Preservation issues, though often disregarded due to other priorities, should be considered during exhibitions, so that possible damage to the collection could be minimize or limited. As all objects on the exhibition are unique, rare, and valuable, it is essential to care objects without any damage. When exhibited objects are especially archival artifacts or paper-based ones, preservation considerations would be more emphasized because damage and change in paper-based objects are cumulative and irreversible. A standard, American National Standard Z39.79-2001, Environmental Conditions for Exhibiting Library and Archival Materials, establishes criteria to minimize the effect of environmental factors on deterioration of library and archival materials on the exhibition.
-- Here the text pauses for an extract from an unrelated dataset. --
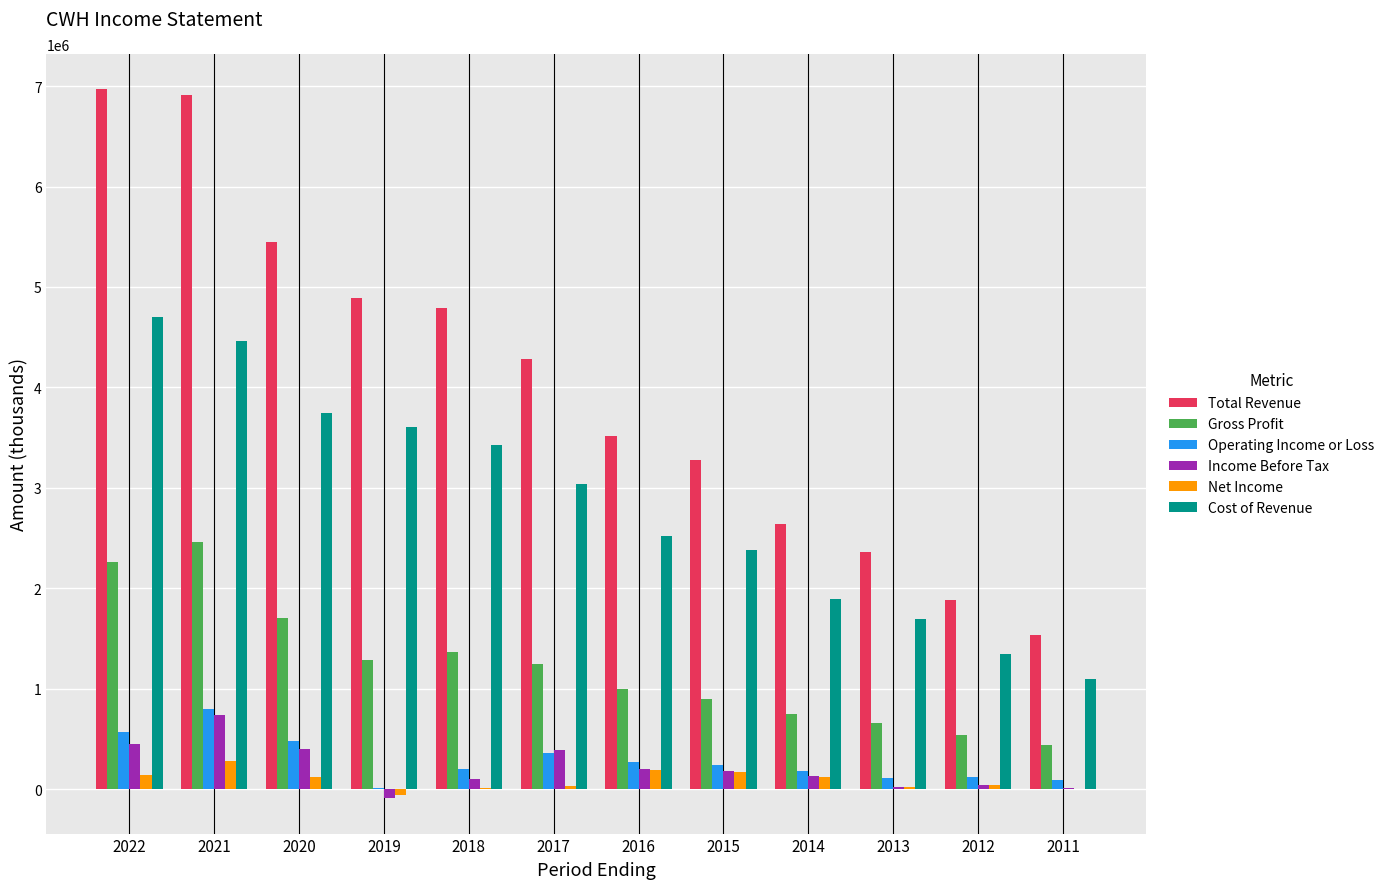

Between 2019 and 2013, which series saw the biggest shift?

Total Revenue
There are four main categories to be considered on preservation issues during the exhibition: Environmental concerns of the exhibition space; Length of the exhibition; Individual cases; and Display methods used on individual objects.
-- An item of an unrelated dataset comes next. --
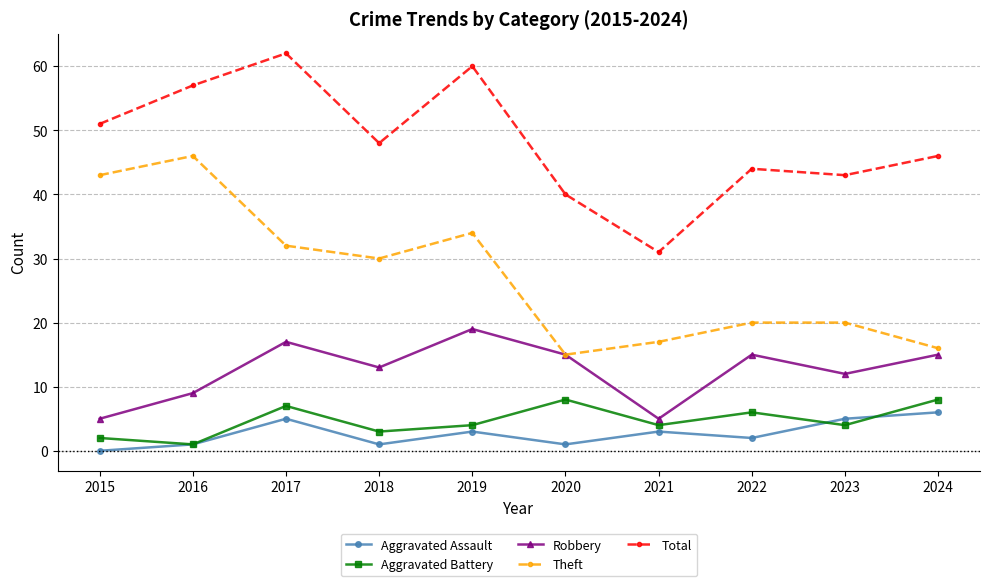

True or false: Robbery and Aggravated Assault cross at least once.

False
The intensity of visible light should be low not to deteriorate objects, but it needs to be bright enough for viewing. Visible light levels are set at between 50 lux and 100 lux depending on the light sensitivity of objects. Light levels shall be measured when the light is set for the exhibition. Invisible radiation, such as UV, should be prevented from falling on the exhibited objects. It is recommended that UV light should be limited no more than 75 microwatts per lumen at 10 to 100 lux. Only artificial light sources are recommended for the exhibition. Exposure to natural light is undesirable because of its intensity and high UV content. When exposure to natural light is inevitable, any measures to control UV, including using UV-filtering films or UV-filtering panels in windows or cases, are required. Among artificial light sources, incandescent lamps are most suitable for the exhibition because they give off little or no UV. Fluorescent lamps, common in most institutions, are unsuitable for the exhibition since they can not be dimmed and they emit UV. Even though tungsten-halogen lamps are currently one of favorite artificial lighting sources and can be dimmed, yet, they still give off significant amounts of UV. Lights should be turned off when visitors are not in the space.
The relative humidity (RH) should be set between 35% and 50%, inclusive. The maximum acceptable variation should be 5% on either side of the set point. Seasonal changes of 5% are also allowed. The control of relative humidity is especially critical for objects on vellum and on wood, which are extremely sensitive to changes in relative humidity.
For preservation purposes, cooler temperatures are recommended, but the temperature of the exhibition should be set not to exceed 72°F. A lower temperature, down to 50°F, should be considered safe for majority of objects. The maximum acceptable temperature variation is 5°F, which means that temperature should not go above 77°F and below 45°F. As temperature and relative humidity are interdependent, temperature should be reasonably constant so that relative humidity could be maintained as well. Controlling the environment with 24-hour art conditioning and dehumidification would be the most effective way of protecting an exhibition.
Unbound materials, usually single-sheet items, unless matted or encapsulated, need to be attached securely to the mounts. It is recommended to use photo corners or polyethylene or polyester film straps to hold the object to the support. Objects may also be encapsulated in polyester film. However, research at the Library of Congress reveals that acidic papers deteriorate rapidly within polyester envelopes. Thus, old and untreated acidic papers should be professionally deacidified before encapsulation. Encapsulation should be carefully done because of potential slippage. When possible, encapsulation should be done with ultrasonic or heat seals. When objects need to be hung, which may require more protection than lightweight polyester film, matting would be an effective alternative. Matting, consisting of two pH-neutral or alkaline boards with a window cut in the top board which enables the object to be seen, does not offer more protection than framing. Objects in frames should be separated from harmful materials through matting, glazing, and backing layers. Objects should be matted before framing so that glazing should not come in direct contact with the object. Backing layers of archival cardboard should be thick enough to protect objects. Frames should be well sealed and hung securely, allowing a space for air circulation between the frame and the wall.
The most common way to display bound materials is closed and lying horizontally. If a volume is shown open, the object should be open only as much as its binding allows. Common practice is to open volumes no greater than 135 degrees. There are some equipments supporting volumes to be displayed open: blocks or wedges, holding a book cover to reduce stain at the book hinge; cradles, supporting bound volumes to be open without stress to the binding structure; polyester film strips, helping leaves to be open secured. It is recommended to turn the pages every few days in order to protect the page from exposure to light. It should be remembered that keeping a book open for long periods can damage its structure.